The problem
All lines of the data shown below should be output exactly as they stand.

Data
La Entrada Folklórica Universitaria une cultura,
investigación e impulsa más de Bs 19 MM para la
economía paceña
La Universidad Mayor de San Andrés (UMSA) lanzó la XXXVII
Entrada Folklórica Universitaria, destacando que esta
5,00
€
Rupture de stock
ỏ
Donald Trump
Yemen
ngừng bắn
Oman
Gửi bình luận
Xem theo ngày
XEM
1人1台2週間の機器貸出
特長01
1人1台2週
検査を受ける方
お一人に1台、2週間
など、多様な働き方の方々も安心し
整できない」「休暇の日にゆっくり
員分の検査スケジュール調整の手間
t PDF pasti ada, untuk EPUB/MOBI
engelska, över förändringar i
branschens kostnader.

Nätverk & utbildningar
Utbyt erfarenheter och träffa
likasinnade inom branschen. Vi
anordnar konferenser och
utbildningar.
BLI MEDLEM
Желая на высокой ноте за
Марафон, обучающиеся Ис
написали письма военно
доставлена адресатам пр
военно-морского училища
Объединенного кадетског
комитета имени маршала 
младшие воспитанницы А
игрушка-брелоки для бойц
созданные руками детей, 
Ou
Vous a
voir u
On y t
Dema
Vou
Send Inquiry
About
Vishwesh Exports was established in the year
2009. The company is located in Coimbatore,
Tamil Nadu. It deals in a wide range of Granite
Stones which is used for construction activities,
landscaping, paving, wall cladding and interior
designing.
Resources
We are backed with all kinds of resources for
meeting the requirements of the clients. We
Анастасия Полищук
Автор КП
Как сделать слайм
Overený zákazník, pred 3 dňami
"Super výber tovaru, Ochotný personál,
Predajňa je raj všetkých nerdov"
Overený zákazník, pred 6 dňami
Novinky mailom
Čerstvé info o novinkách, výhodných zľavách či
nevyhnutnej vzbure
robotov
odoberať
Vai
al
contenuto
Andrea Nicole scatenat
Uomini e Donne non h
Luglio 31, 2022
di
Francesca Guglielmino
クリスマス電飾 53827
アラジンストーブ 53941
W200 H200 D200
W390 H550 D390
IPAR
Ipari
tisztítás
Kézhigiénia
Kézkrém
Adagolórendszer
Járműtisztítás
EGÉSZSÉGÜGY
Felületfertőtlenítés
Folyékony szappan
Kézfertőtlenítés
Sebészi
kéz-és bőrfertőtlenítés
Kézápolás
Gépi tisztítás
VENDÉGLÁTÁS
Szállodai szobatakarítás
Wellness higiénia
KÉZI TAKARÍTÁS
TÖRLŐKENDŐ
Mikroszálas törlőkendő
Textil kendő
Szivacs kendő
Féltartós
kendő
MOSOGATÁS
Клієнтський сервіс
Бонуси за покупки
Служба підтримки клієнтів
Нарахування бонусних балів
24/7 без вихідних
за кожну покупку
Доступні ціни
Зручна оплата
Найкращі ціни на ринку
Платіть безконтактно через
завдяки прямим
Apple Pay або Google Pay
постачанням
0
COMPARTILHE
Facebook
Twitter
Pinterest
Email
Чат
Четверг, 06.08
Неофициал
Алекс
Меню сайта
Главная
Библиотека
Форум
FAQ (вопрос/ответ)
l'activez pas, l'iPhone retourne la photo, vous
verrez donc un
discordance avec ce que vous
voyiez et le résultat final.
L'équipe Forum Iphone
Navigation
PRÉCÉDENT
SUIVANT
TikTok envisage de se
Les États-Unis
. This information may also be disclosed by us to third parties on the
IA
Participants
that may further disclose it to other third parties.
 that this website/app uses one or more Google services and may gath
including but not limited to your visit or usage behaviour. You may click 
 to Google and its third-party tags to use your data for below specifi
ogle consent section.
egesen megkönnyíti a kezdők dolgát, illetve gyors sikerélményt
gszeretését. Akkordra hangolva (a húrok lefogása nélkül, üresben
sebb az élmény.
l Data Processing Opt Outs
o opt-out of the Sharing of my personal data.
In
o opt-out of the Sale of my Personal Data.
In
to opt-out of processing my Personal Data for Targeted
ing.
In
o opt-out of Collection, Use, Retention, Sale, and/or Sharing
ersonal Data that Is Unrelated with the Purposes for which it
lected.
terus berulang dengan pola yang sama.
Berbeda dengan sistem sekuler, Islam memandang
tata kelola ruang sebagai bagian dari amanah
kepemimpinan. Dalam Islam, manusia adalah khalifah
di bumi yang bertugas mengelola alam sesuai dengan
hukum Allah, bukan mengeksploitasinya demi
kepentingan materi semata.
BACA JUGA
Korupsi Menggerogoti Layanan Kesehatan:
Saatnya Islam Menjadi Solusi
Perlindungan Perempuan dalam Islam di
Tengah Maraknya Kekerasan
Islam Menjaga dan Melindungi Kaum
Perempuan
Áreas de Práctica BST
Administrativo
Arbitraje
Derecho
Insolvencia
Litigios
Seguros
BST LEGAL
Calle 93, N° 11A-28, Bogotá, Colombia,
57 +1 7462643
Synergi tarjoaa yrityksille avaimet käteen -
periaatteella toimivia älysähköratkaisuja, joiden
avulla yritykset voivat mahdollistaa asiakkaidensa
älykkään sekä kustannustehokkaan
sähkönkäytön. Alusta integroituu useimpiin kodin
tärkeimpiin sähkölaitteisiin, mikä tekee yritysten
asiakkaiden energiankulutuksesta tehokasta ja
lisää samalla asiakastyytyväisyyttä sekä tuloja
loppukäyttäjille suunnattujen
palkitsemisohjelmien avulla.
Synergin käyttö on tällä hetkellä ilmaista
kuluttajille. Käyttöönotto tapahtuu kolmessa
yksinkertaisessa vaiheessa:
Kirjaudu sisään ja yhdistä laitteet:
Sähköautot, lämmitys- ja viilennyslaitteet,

Output of the exercise
La Entrada Folklórica Universitaria une cultura,
investigación e impulsa más de Bs 19 MM para la
economía paceña
La Universidad Mayor de San Andrés (UMSA) lanzó la XXXVII
Entrada Folklórica Universitaria, destacando que esta
5,00
€
Rupture de stock
ỏ
Donald Trump
Yemen
ngừng bắn
Oman
Gửi bình luận
Xem theo ngày
XEM
1人1台2週間の機器貸出
特長01
1人1台2週
検査を受ける方
お一人に1台、2週間
など、多様な働き方の方々も安心し
整できない」「休暇の日にゆっくり
員分の検査スケジュール調整の手間
t PDF pasti ada, untuk EPUB/MOBI
engelska, över förändringar i
branschens kostnader.

Nätverk & utbildningar
Utbyt erfarenheter och träffa
likasinnade inom branschen. Vi
anordnar konferenser och
utbildningar.
BLI MEDLEM
Желая на высокой ноте за
Марафон, обучающиеся Ис
написали письма военно
доставлена адресатам пр
военно-морского училища
Объединенного кадетског
комитета имени маршала 
младшие воспитанницы А
игрушка-брелоки для бойц
созданные руками детей, 
Ou
Vous a
voir u
On y t
Dema
Vou
Send Inquiry
About
Vishwesh Exports was established in the year
2009. The company is located in Coimbatore,
Tamil Nadu. It deals in a wide range of Granite
Stones which is used for construction activities,
landscaping, paving, wall cladding and interior
designing.
Resources
We are backed with all kinds of resources for
meeting the requirements of the clients. We
Анастасия Полищук
Автор КП
Как сделать слайм
Overený zákazník, pred 3 dňami
"Super výber tovaru, Ochotný personál,
Predajňa je raj všetkých nerdov"
Overený zákazník, pred 6 dňami
Novinky mailom
Čerstvé info o novinkách, výhodných zľavách či
nevyhnutnej vzbure
robotov
odoberať
Vai
al
contenuto
Andrea Nicole scatenat
Uomini e Donne non h
Luglio 31, 2022
di
Francesca Guglielmino
クリスマス電飾 53827
アラジンストーブ 53941
W200 H200 D200
W390 H550 D390
IPAR
Ipari
tisztítás
Kézhigiénia
Kézkrém
Adagolórendszer
Járműtisztítás
EGÉSZSÉGÜGY
Felületfertőtlenítés
Folyékony szappan
Kézfertőtlenítés
Sebészi
kéz-és bőrfertőtlenítés
Kézápolás
Gépi tisztítás
VENDÉGLÁTÁS
Szállodai szobatakarítás
Wellness higiénia
KÉZI TAKARÍTÁS
TÖRLŐKENDŐ
Mikroszálas törlőkendő
Textil kendő
Szivacs kendő
Féltartós
kendő
MOSOGATÁS
Клієнтський сервіс
Бонуси за покупки
Служба підтримки клієнтів
Нарахування бонусних балів
24/7 без вихідних
за кожну покупку
Доступні ціни
Зручна оплата
Найкращі ціни на ринку
Платіть безконтактно через
завдяки прямим
Apple Pay або Google Pay
постачанням
0
COMPARTILHE
Facebook
Twitter
Pinterest
Email
Чат
Четверг, 06.08
Неофициал
Алекс
Меню сайта
Главная
Библиотека
Форум
FAQ (вопрос/ответ)
l'activez pas, l'iPhone retourne la photo, vous
verrez donc un
discordance avec ce que vous
voyiez et le résultat final.
L'équipe Forum Iphone
Navigation
PRÉCÉDENT
SUIVANT
TikTok envisage de se
Les États-Unis
. This information may also be disclosed by us to third parties on the
IA
Participants
that may further disclose it to other third parties.
 that this website/app uses one or more Google services and may gath
including but not limited to your visit or usage behaviour. You may click 
 to Google and its third-party tags to use your data for below specifi
ogle consent section.
egesen megkönnyíti a kezdők dolgát, illetve gyors sikerélményt
gszeretését. Akkordra hangolva (a húrok lefogása nélkül, üresben
sebb az élmény.
l Data Processing Opt Outs
o opt-out of the Sharing of my personal data.
In
o opt-out of the Sale of my Personal Data.
In
to opt-out of processing my Personal Data for Targeted
ing.
In
o opt-out of Collection, Use, Retention, Sale, and/or Sharing
ersonal Data that Is Unrelated with the Purposes for which it
lected.
terus berulang dengan pola yang sama.
Berbeda dengan sistem sekuler, Islam memandang
tata kelola ruang sebagai bagian dari amanah
kepemimpinan. Dalam Islam, manusia adalah khalifah
di bumi yang bertugas mengelola alam sesuai dengan
hukum Allah, bukan mengeksploitasinya demi
kepentingan materi semata.
BACA JUGA
Korupsi Menggerogoti Layanan Kesehatan:
Saatnya Islam Menjadi Solusi
Perlindungan Perempuan dalam Islam di
Tengah Maraknya Kekerasan
Islam Menjaga dan Melindungi Kaum
Perempuan
Áreas de Práctica BST
Administrativo
Arbitraje
Derecho
Insolvencia
Litigios
Seguros
BST LEGAL
Calle 93, N° 11A-28, Bogotá, Colombia,
57 +1 7462643
Synergi tarjoaa yrityksille avaimet käteen -
periaatteella toimivia älysähköratkaisuja, joiden
avulla yritykset voivat mahdollistaa asiakkaidensa
älykkään sekä kustannustehokkaan
sähkönkäytön. Alusta integroituu useimpiin kodin
tärkeimpiin sähkölaitteisiin, mikä tekee yritysten
asiakkaiden energiankulutuksesta tehokasta ja
lisää samalla asiakastyytyväisyyttä sekä tuloja
loppukäyttäjille suunnattujen
palkitsemisohjelmien avulla.
Synergin käyttö on tällä hetkellä ilmaista
kuluttajille. Käyttöönotto tapahtuu kolmessa
yksinkertaisessa vaiheessa:
Kirjaudu sisään ja yhdistä laitteet:
Sähköautot, lämmitys- ja viilennyslaitteet,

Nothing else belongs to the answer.